57. By this means: the three basic elements of the existence of the universe are perceived by us as time, space and matter.
58. Time, space and matter, intersecting one with another at definite points and being basic elements in the existence of the universe, generate a certain node.
59. We shall call this node the Node of the Universe.
60. When I say of myself: 'I am', I am placing myself within the Node of the Universe.
From 'A Tract More or Less According to a Synopsis of Emerson'
On an Approach to Immortality
It is peculiar to each person to strive for enjoyment, which is always either sexual satisfaction, or satiation, or acquisition.
But only that which lies not on the path to enjoyment leads towards immortality. All systems leading to immortality in the end come down to a single rule: continually do that which you don't feel like doing, because every person feels like either eating, or satisfying their sexual feelings, or acquiring something, or all of these more or less at a stroke. It is interesting that immortality is always connected with death and is treated by various religious systems as eternal enjoyment, or as eternal torment, or as an eternal absence of enjoyment and torment.
Letter to the Lipavskys
28 June 1932. Tsarskoye Selo
Dear Tamara Aleksandrova and Leonid Savel'evich,
Thank you for your wonderful letter. I have re-read it many times and learned it off by heart. I can be awakened in the night and I will immediately and word-perfectly begin: 'Hello there, Daniil Ivanovich, we are completely lost without you. Lyonya has bought himself some new...' and so on, and so on.

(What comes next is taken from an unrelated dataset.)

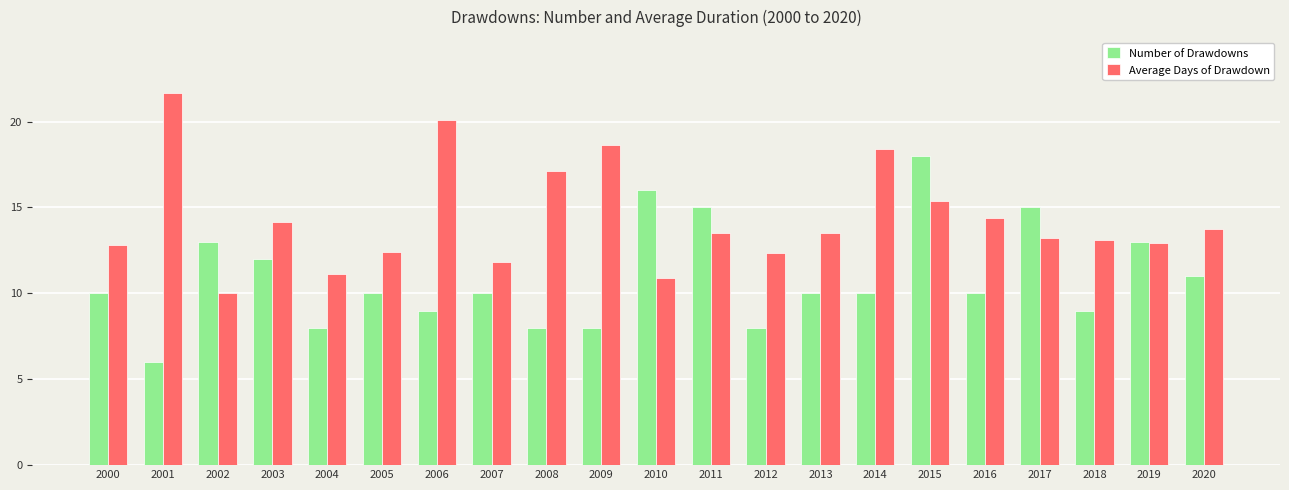

Rank the series by their maximum value, from lowest to highest.

Number of Drawdowns, Average Days of Drawdown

I have read this letter to all my acquaintances in Tsarskoye Selo. Everyone likes it very much. Yesterday my friend Bal'nis came to see me. He wanted to stay the night. I read him your letter six times. He smiled very broadly, so it was evident that he liked the letter, but he didn't have time to express a detailed opinion, for he left without staying for the night. Today I went round to his place myself and read the letter through to him once more, so as to enable him to refresh his memory. Then I asked Bal'nis for his opinion. But he broke a leg off one of his chairs and with the aid of this leg he chased me out on to the street and furthermore said that if I turn up once more with this drivel he will lie my hands up and stuff my mouth with muck from the rubbish pit. These were, of course, on his part rather rude and stupid remarks. I, of course, went away and took the view that he quite possibly had a bad cold and that he was not himself. From Bal'nis I went off to Yekaterinskiy Park and had a go on the rowing boats. On the whole lake, apart from me, there were two or three other boats. And, by the way, there was a very beautiful girl in one of the boats. And she was completely on her own. I turned my boat (incidentally, you have to row carefully when you're turning a boat, because the oars are liable to jump out of the rowlocks) and rowed after the beauty. I felt as though I resembled a Norwegian and I must have cut a fresh and healthy figure in my grey jacket and my fluttering tie and, as they say, had quite a whiff of the sea about me. But near the Orlov Column some hooligans were swimming and, as I rowed past, one of them just happened to have to swim right across my path. Then another of them shouted: Wait a minute, while this cross-eyed and sweaty specimen goes past! and pointed at me with his foot. This was very disagreeable because the beauty heard every word. And since she was rowing in front of me and in a rowing boat, as everyone knows, you sit with the back of your head towards your direction of movement, the beauty could not only hear, but she could see the hooligan pointing at me with his foot. I tried to make out that all this had nothing to do with me and started to look to the side with a smile on my face. But there wasn't a single other boat around. And at this point the hooligan shouted again: Now what do you think you're looking at? We're talking to you, aren't we? Hey, you, the sucker in the cap!